# Extract to read:
---
12.  SUPPLEMENTAL CASH FLOW INFORMATION

 

Cash paid for state income taxes totaled $85,000 and $140,000 for the years ended December 31, 2019 and 2018, respectively. Foreign taxes withheld totaled $249,000 and $1,093,000 for the years ended December 31, 2019 and 2018, respectively. Refer to Note 4 for accrued foreign taxes payable.

 

Refer to Note 6 for information regarding noncash investing activity related to the investment in Veritone for the periods presented.

 

13.  RECENT ACCOUNTING PRONOUNCEMENTS

 

Recent Accounting Pronouncements - Recently Adopted.

 

In February 2016, FASB issued ASU 2016-02, Leases, or ASC 842 which requires a lessee to recognize in the statement of financial position a liability to make lease payments (the lease liability) and a right-of-use asset representing its right to use the underlying asset. In July 2018, FASB issued ASU 2018-11, Leases, which provides an additional transition option for an entity to apply the provisions of ASC 842 by recognizing a cumulative effect adjustment at the effective date of adoption without adjusting the prior comparative periods presented. Further, in January 2019, FASB issued ASU 2019-01, Leases: Codification Improvements, which provides disclosure relief for the interim periods when adopting ASC 842. The primary impact of adopting ASC 842 for the Company was the recognition in the consolidated balance sheet of certain lease-related assets and liabilities for operating leases with terms longer than 12 months as of January 1, 2019. Such amounts were not previously accounted for in the Company's consolidated balance sheets. The Company adopted ASC 842 as of January 1, 2019, electing the practical expedient approaches. As a result, we recognized approximately $1.6 million of right-of-use assets and an increase of $1.7 million in lease-related liabilities as of December 31, 2019. The adoption of ASC 842 did not have a material impact on the Company's consolidated results of operations for the year ending December 31, 2019.

 

 F-28 

 

 

Recent Accounting Pronouncements - Not Yet Adopted.
---
# About this task:
Extend the financial statement notes on cash flow and accounting pronouncements past their final line. The data that comes next has no role here.

# Source material:
---
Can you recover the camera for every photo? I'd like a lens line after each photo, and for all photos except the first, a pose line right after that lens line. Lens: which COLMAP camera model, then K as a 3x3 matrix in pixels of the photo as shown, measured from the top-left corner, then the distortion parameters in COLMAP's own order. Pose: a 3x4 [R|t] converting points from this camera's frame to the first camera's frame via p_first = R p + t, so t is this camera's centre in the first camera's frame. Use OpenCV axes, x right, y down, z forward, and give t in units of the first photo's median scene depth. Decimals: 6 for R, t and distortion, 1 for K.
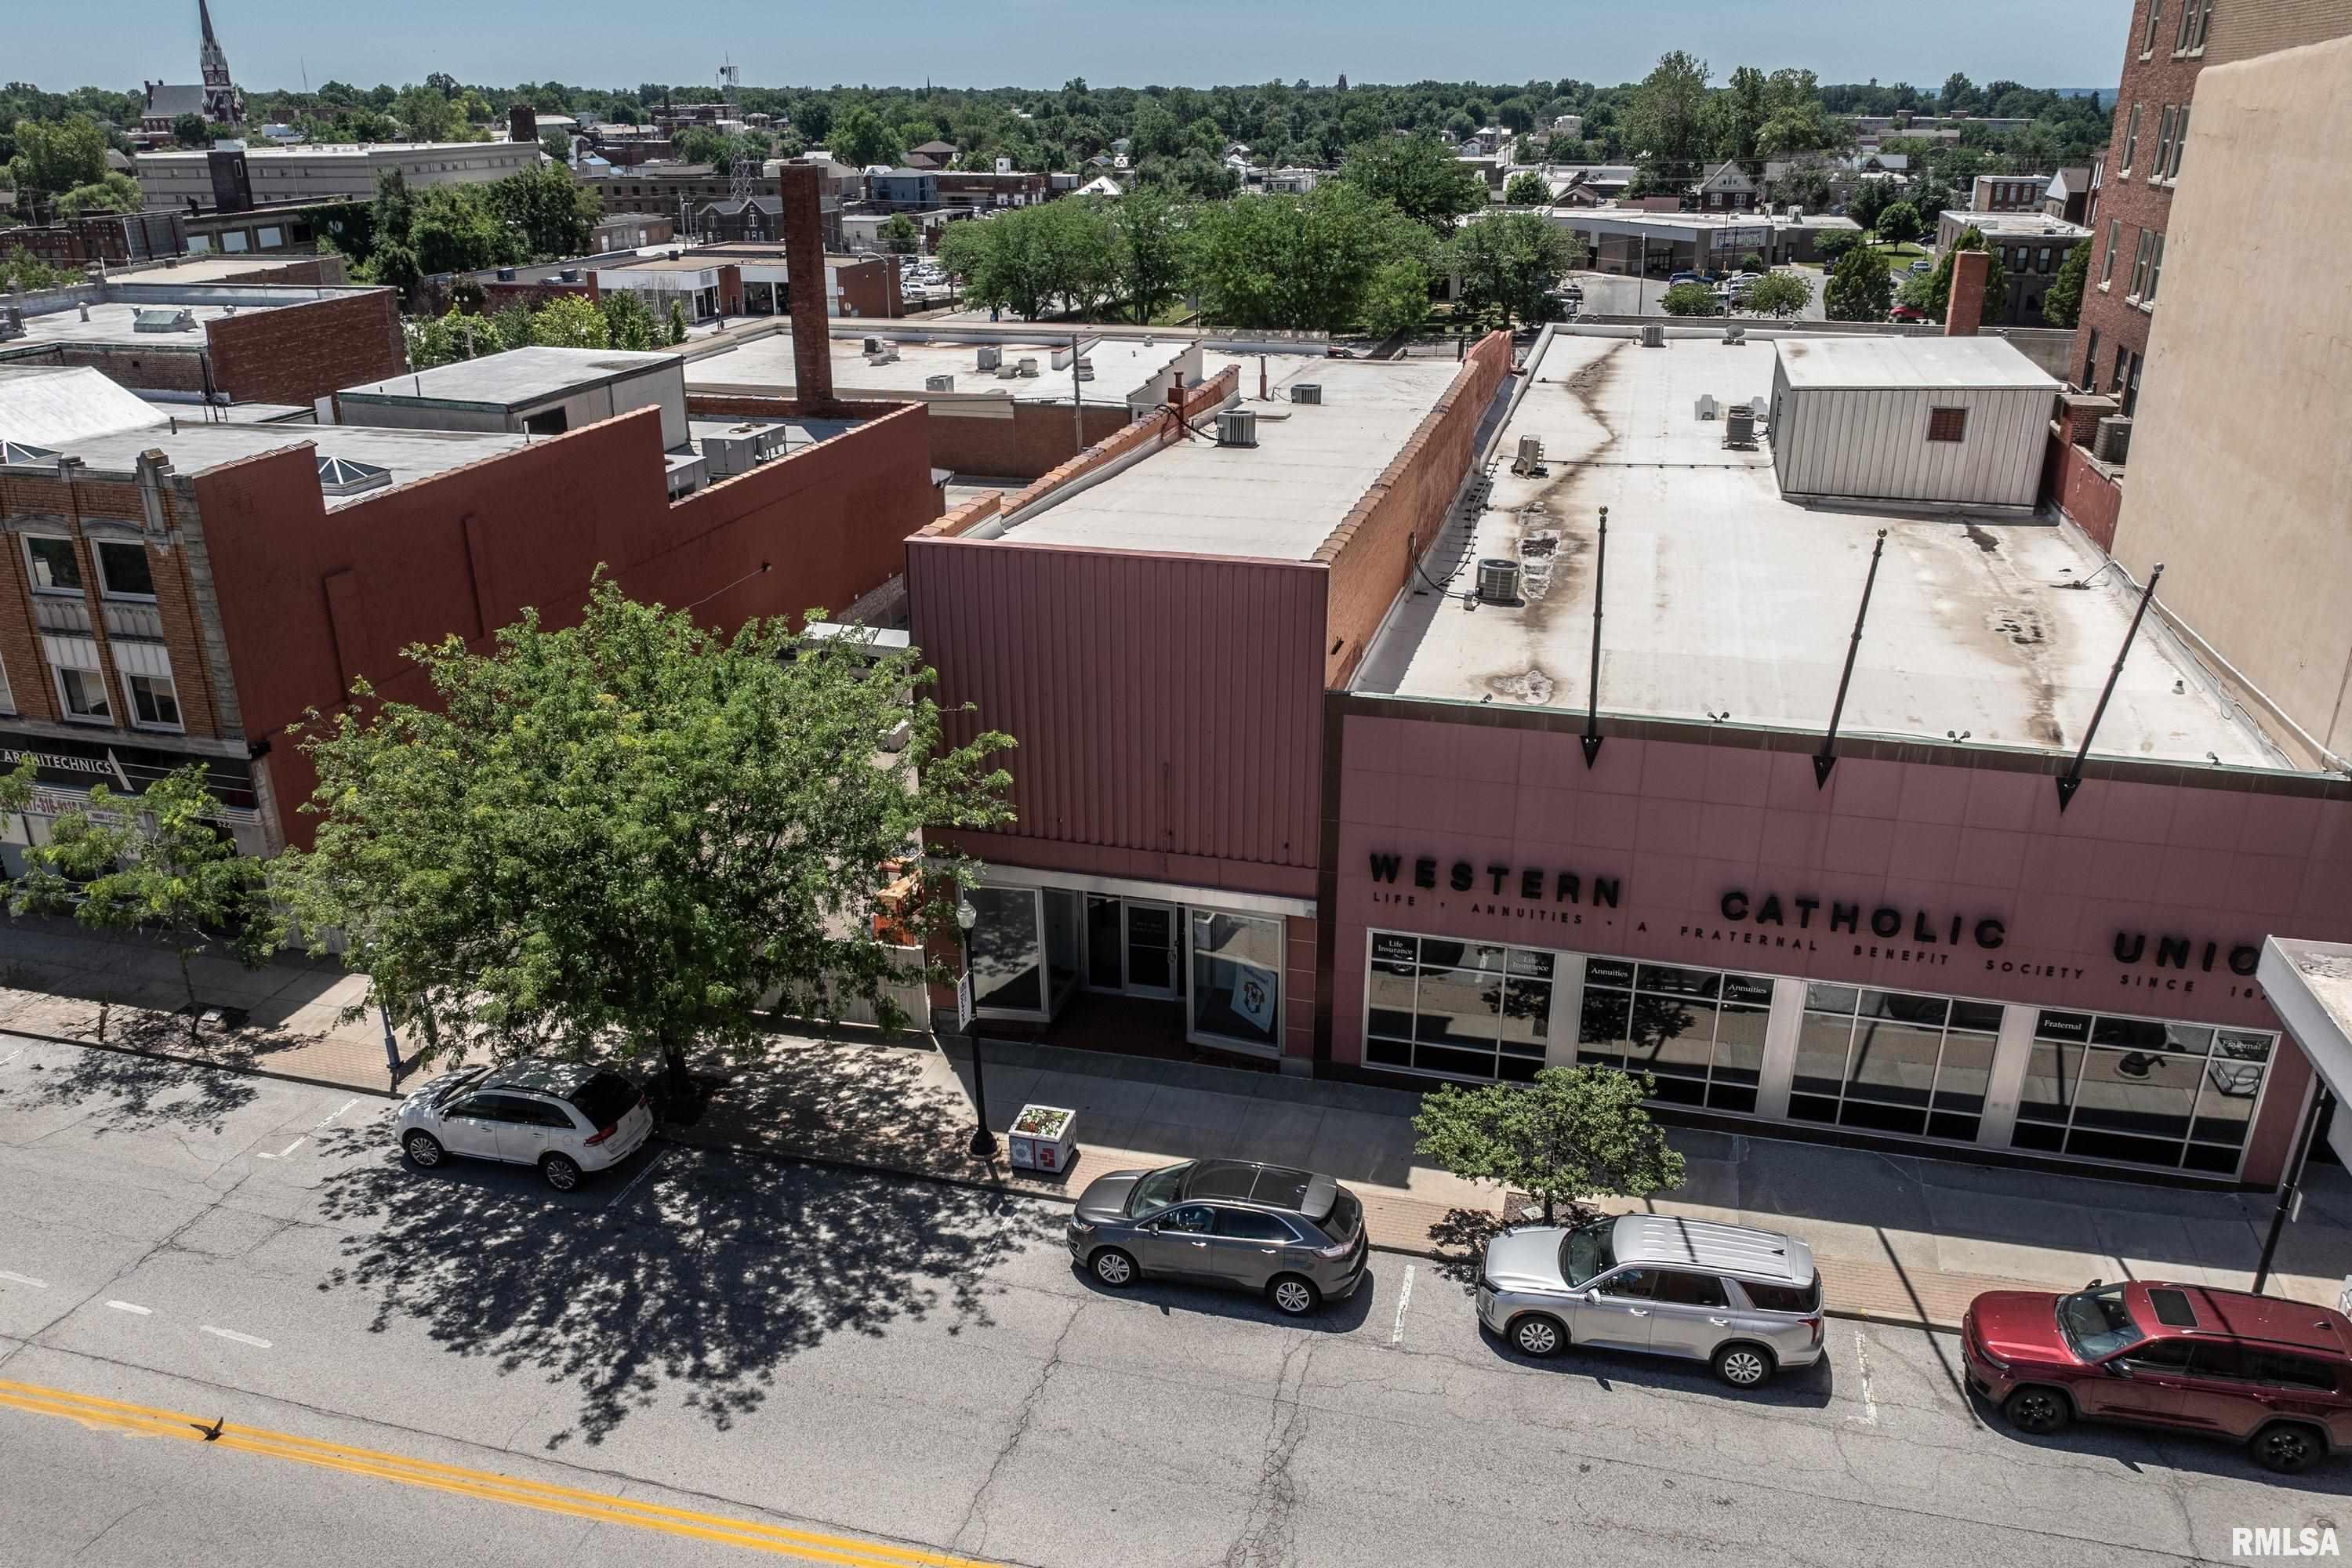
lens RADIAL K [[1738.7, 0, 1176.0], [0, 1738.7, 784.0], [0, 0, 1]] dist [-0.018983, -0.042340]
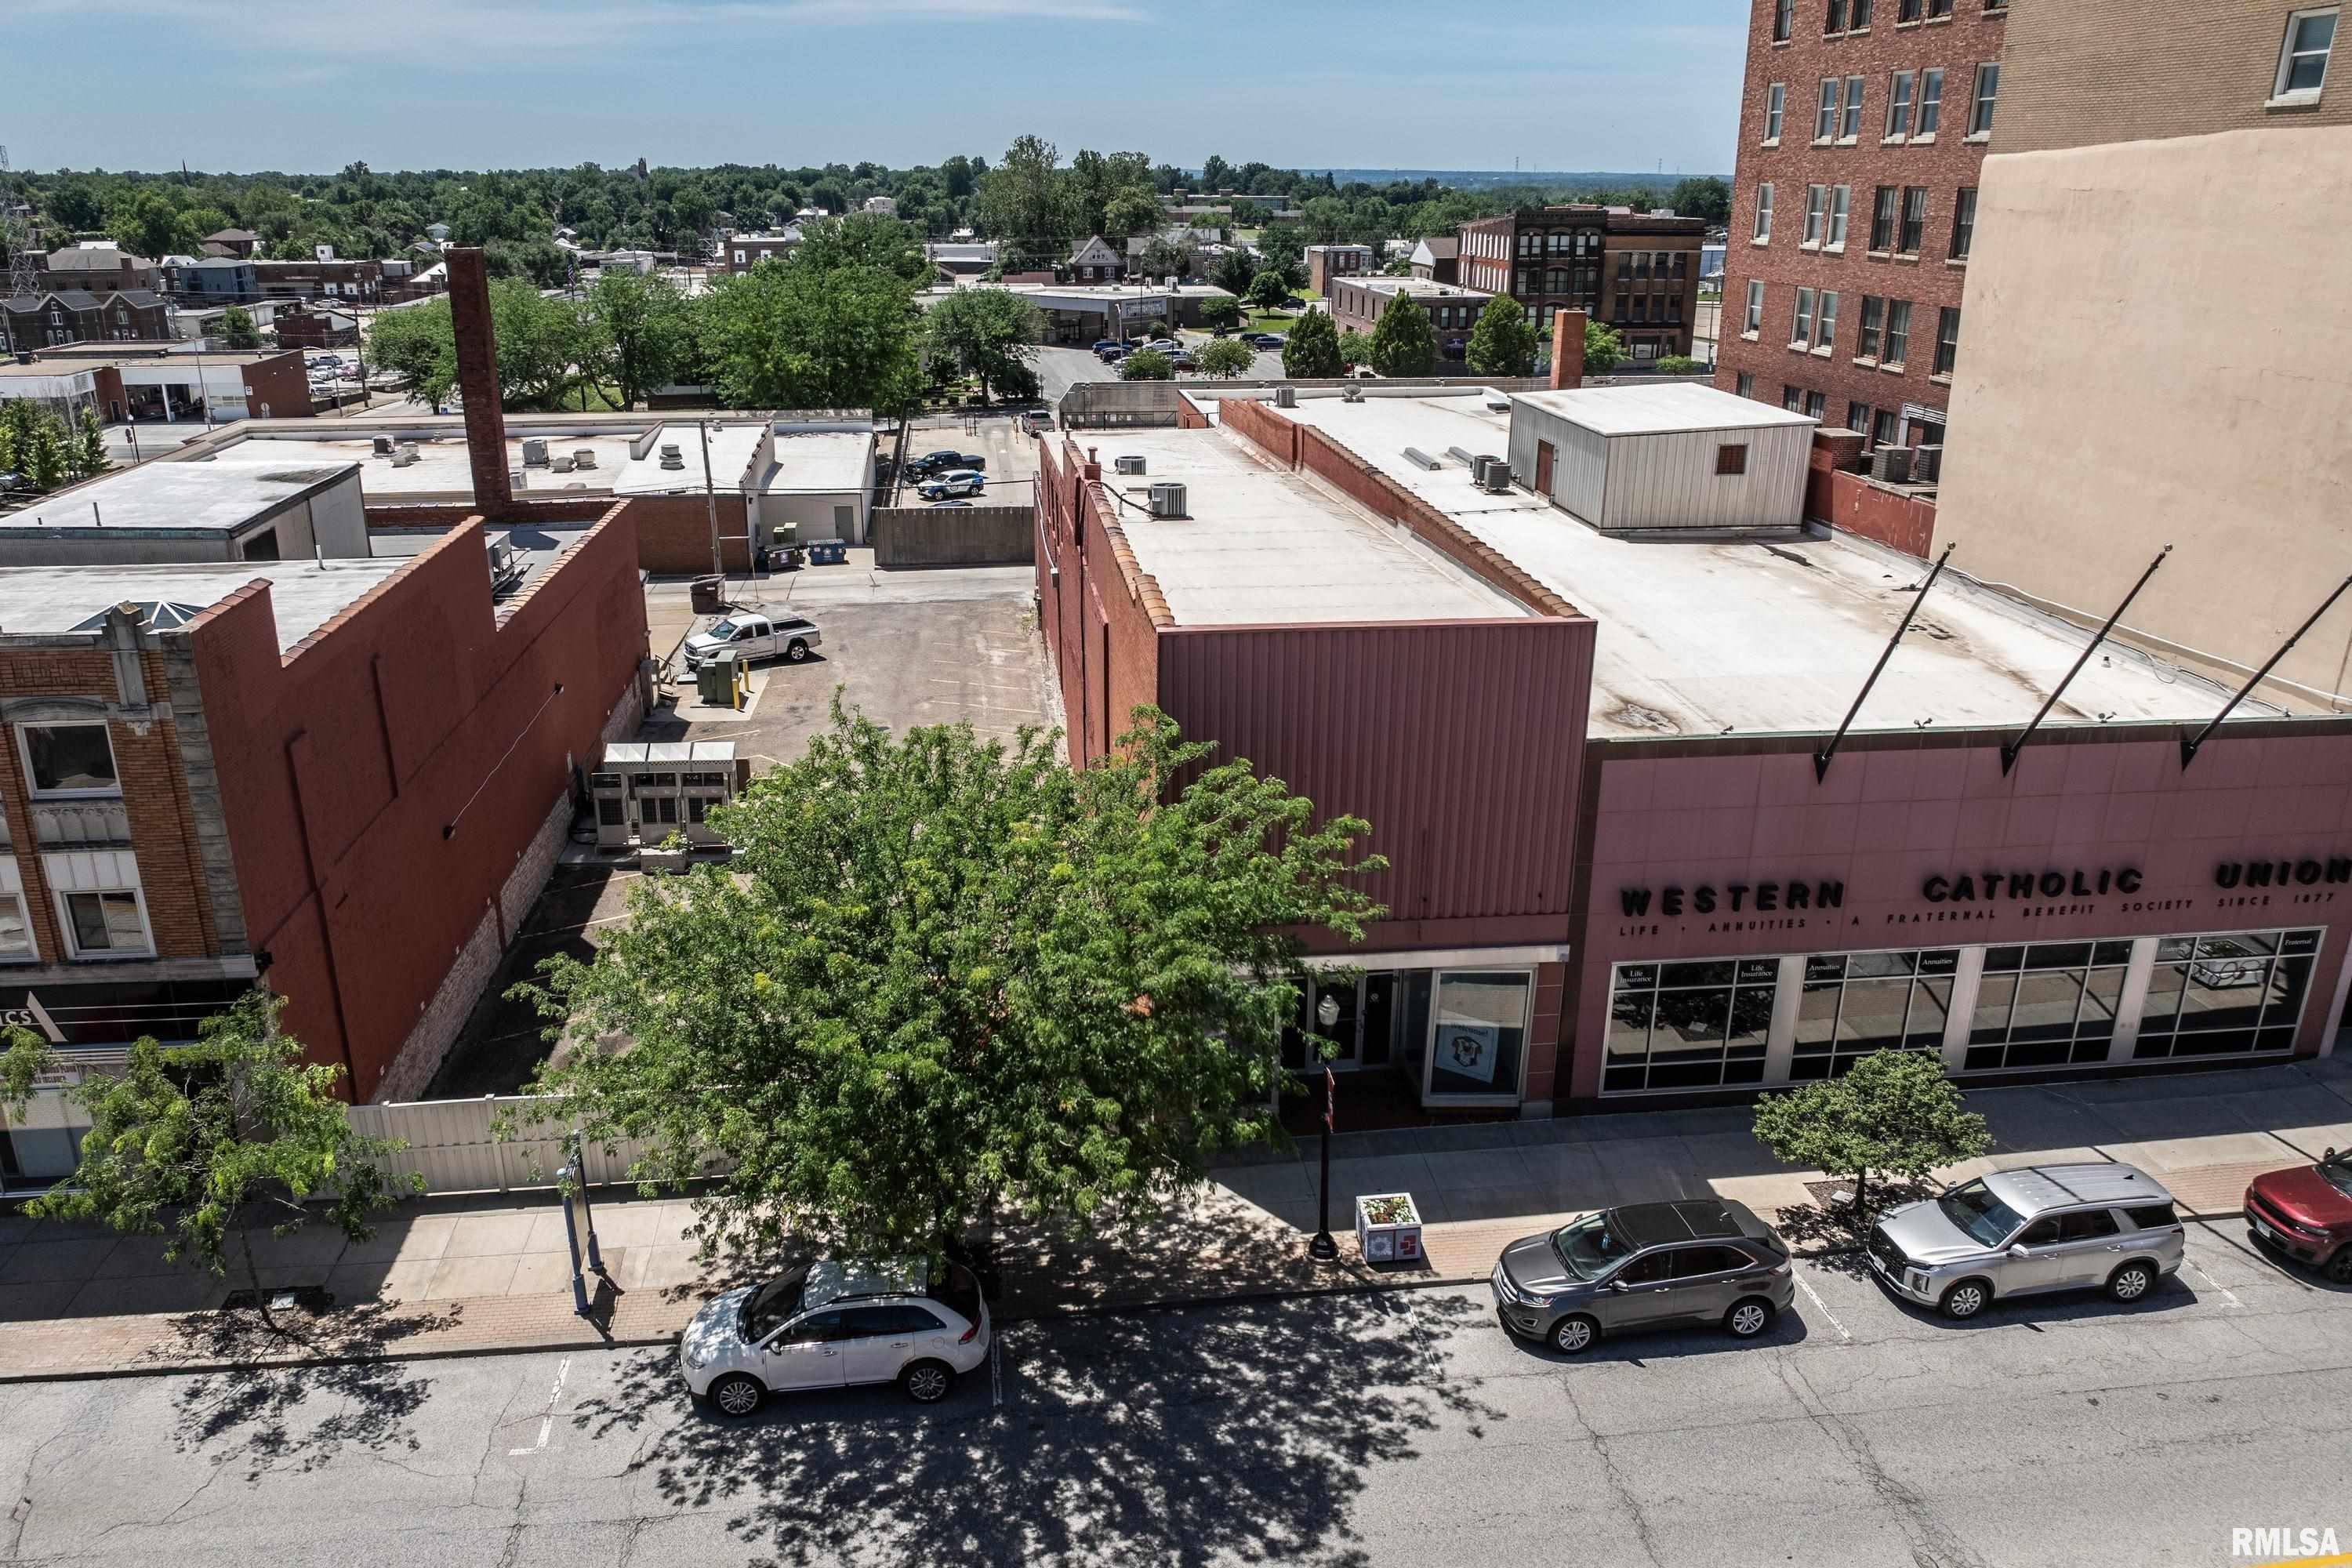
---
# Output of the task:
In December 2019, the FASB issued ASU No. 2019-12 Income Taxes (Topic 740)—Simplifying the Accounting for Income Taxes, to remove certain exceptions and improve consistency of application, including, among other things, requiring that an entity reflect the effect of an enacted change in tax laws or rates in the annual effective tax rate computation in the interim period that includes the enactment date. The amendments in this update will be effective for the Company beginning with fiscal year 2021, with early adoption permitted. Most amendments within the standard are required to be applied on a prospective basis, while certain amendments must be applied on a retrospective or modified retrospective basis. Management is currently evaluating the impact that the amendments in this update will have on the Company’s consolidated financial statements.

 

14.  FAIR VALUE DISCLOSURES

 

Acacia holds the following types of financial instruments at December 31, 2019 and 2018.

 

Trading securities - debt. Debt securities includes corporate bonds with fair value that is determined by third party quotations from outside pricing services and/or computerized pricing models, which may be based on transactions, bids or estimates. Acacia classifies the fair value of corporate bonds within Level 2 of the valuation hierarchy.

    

Trading securities - equity. Equity securities includes investments in public companies common stock and are recorded at fair value based on the quoted market price of each share on the valuation date. The fair value of these securities are within Level 1 of the valuation hierarchy.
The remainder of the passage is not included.